In a small bowl, mix 1/2 cup sugar and 1-1/2 TB cinnamon and set aside.
Preheat oven to 350 degrees F. Grease 2 muffin pans or line with paper baking cups.
In the bowl of a stand mixer, cream butter, 1 cup of sugar, brown sugar and vanilla. Cream for 3-5 minutes or until fluffy. Add the eggs one at a time, mixing after each one. Mix in sour cream and stir just until combined.
Add one tablespoon from the cinnamon sugar mixture.
In a separate bowl, whisk together flour, baking soda, baking powder, cream of tartar, and nutmeg.
Slowly add the flour mixture to the wet ingredients. Scrape down the bowl as needed. Fold in the cinnamon chips.
Place batter in the fridge for about 10-15 minutes.
Using an ice cream scoop, scoop the batter into the cinnamon-sugar mixture and roll around to coat completely, making sure not to press your fingers into the batter while you roll. Place the coated muffins into the prepared tins.
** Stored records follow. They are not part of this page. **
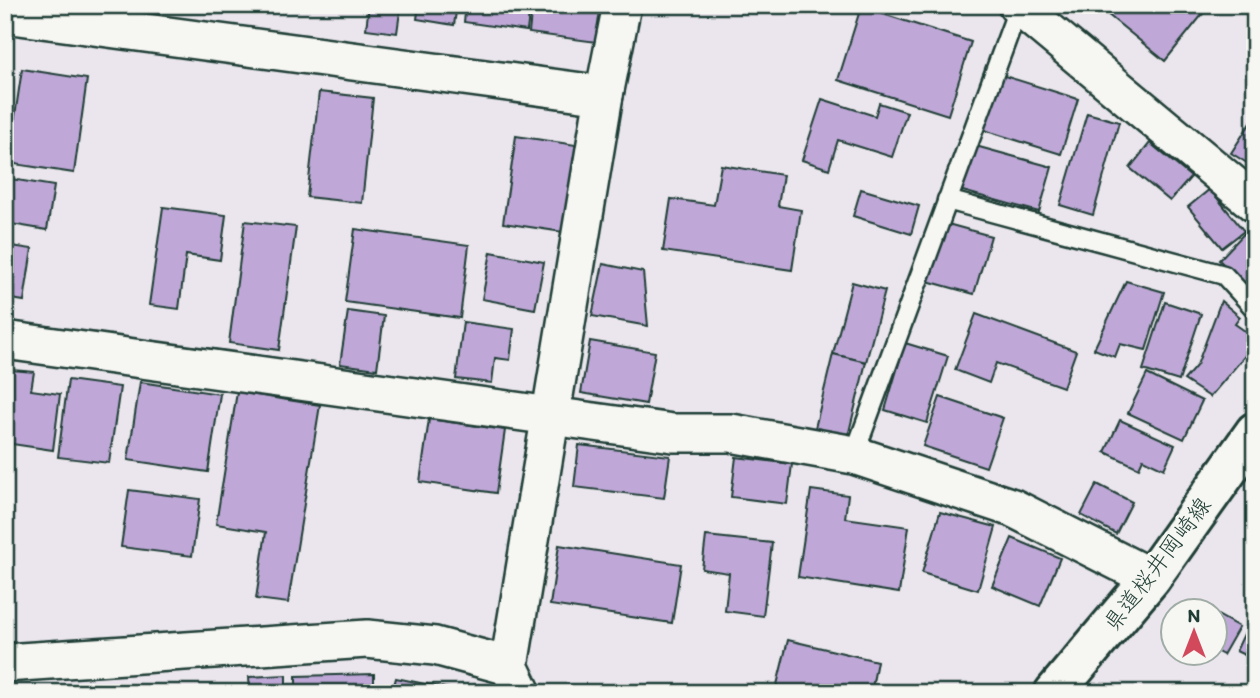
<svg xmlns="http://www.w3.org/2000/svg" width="1260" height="698" font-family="Itim,'Klee One',sans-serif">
<rect width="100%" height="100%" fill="#ebe6ed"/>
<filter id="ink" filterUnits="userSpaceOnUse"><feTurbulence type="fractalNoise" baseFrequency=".0143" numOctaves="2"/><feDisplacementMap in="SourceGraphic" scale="14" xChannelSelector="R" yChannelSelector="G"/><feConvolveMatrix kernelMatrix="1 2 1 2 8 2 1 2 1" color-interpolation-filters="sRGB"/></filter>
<g filter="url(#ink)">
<g fill="#bfa8d7" stroke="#1f3d34" stroke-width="2">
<path d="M369,5H401L397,33L366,29Z"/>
<path d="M419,5H457L454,25L417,19Z"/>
<path d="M466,5H530L527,31L464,22Z"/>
<path d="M532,5H601L596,42L529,33Z"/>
<path d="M1096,5H1210L1165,61Z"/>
<path d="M861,7L971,42L948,115L838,80Z"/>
<path d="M22,69L87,79L74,173L8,163Z"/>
<path d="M995,73L1078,99L1061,154L977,128Z"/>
<path d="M319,92L373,98L362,203L307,197Z"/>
<path d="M822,99L875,116L879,103L907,112L892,157L838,140L829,169L802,160Z"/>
<path d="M1087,113L1119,122L1093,215L1060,205Z"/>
<path d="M1255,116V168L1231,153Z"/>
<path d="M516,136L576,145L563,232L503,223Z"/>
<path d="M1150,143L1191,177L1170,201L1130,168Z"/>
<path d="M972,145L1052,167L1039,212L959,190Z"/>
<path d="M721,165L783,175L778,206L801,210L792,270L663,251L671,199L714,205Z"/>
<path d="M5,178L54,186L47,230L5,223Z"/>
<path d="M861,189L919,206L911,234L853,216Z"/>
<path d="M1210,189L1244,231L1222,248L1188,207Z"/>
<path d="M163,207L226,215L220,260L186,255L179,309L149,305Z"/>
<path d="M245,221L296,227L279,350L229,343Z"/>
<path d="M944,223L991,236L974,294L927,281Z"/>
<path d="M1252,225L1255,227V293L1219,260Z"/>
<path d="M355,229L469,245L460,318L345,302Z"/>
<path d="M5,245L32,249L24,301L5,298Z"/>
<path d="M491,252L544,262L535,309L482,299Z"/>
<path d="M603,264L643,272L648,326L592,316Z"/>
<path d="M1126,281L1164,292L1146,350L1120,344L1115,357L1094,349Z"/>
<path d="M852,282L885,291L866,362L833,354Z"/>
<path d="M1221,301L1240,317L1235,324L1255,338V344L1210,397L1184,380L1197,365Z"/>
<path d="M1165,302L1201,314L1179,381L1143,370Z"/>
<path d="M348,311L384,316L377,369L340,364Z"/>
<path d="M976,314L1076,351L1063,387L996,363L989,383L955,370Z"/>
<path d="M463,322L514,329L510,360L495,358L492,383L456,379Z"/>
<path d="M590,341L655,352L646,404L581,393Z"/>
<path d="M905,343L948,356L927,423L885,410Z"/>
<path d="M833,354L866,362L848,436L815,428Z"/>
<path d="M12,370L34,372L31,390L60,394L53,450L5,443V419Z"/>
<path d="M1147,374L1202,401L1184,439L1128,413Z"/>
<path d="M68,380L120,387L109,463L58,457Z"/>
<path d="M140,382L220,394L208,472L128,460Z"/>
<path d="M237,392L320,405L288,603L256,599L266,532L216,524Z"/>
<path d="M940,397L1003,418L986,467L923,446Z"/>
<path d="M429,419L505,430L496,493L420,482Z"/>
<path d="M1120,420L1175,445L1164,469L1143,459L1139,468L1105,452Z"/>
<path d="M579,445L670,456L664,498L574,487Z"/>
<path d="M736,457L792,464L787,504L731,497Z"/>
<path d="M1097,484L1132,502L1116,534L1081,515Z"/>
<path d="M129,490L200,499L192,556L121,547Z"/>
<path d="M811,490L848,495L845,518L909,527L899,593L798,577Z"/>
<path d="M940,512L996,527L978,590L922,573Z"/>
<path d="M706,536L772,543L763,616L725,611L729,573L702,569Z"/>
<path d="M1012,538L1060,558L1040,606L992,586Z"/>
<path d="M559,545L681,564L672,623L550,605Z"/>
<path d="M1255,611V660L1236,651Z"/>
<path d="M1214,613L1239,627L1223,655L1214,650Z"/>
<path d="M788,640L877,661L871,693H775Z"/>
<path d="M374,674V693H296V676Z"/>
<path d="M286,675V693H250L249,677Z"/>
<path d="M396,678L469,693H392Z"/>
</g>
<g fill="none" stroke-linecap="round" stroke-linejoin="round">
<g stroke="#1f3d34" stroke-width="23">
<g id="lane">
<path d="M947,200L1224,275L1255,309"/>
<path d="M854,455L1019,6"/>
</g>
</g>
<g stroke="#1f3d34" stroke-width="42">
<g id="street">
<path d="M1017,5L1255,203"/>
<path d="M5,14L604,95"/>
<path d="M5,340L673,433H731L854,455L1013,508L1151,578"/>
<path d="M5,663L367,639L435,646L509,666"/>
<path d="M522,693L509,666L604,95L622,5"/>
</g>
</g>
<g stroke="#1f3d34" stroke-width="44">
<path id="secondary" d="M1054,693L1151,578L1255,432"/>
</g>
<use href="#lane" stroke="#f6f6f2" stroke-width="18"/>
<use href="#street" stroke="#f6f6f2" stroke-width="37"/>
<use href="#secondary" stroke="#f6f6f2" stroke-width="38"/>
</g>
</g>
<g text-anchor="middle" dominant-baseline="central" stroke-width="6" stroke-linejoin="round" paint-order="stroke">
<g font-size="23" fill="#1f3d34" stroke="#f6f6f2">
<text transform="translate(1157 564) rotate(-53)">県道桜井岡崎線</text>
</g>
</g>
<rect width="1260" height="698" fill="none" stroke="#f6f6f2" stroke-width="28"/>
<rect x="14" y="14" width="1232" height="670" fill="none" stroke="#1f3d34" stroke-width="2.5" filter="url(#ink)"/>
<g transform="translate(1194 632)"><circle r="33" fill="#f6f6f2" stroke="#a0aca6" stroke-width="2"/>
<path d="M0-5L12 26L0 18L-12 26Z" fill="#d1495b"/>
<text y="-10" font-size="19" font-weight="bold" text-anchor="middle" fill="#1f3d34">N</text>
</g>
</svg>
Bake for 17-20 minutes (17 with no liners, 20 with liners), or until golden brown and a toothpick inserted in the center comes out clean. Remove from the oven and let cool in the pans for 5 minutes before removing them to a wire rack to cool completely.
For the glaze:
Melt butter in a saucepan. Stir in maple syrup. Add powdered sugar and vanilla – it will be thick and sticky. Add water until desired consistency is reached.
Drizzle the glaze over the warm muffins with a spoon or a fork.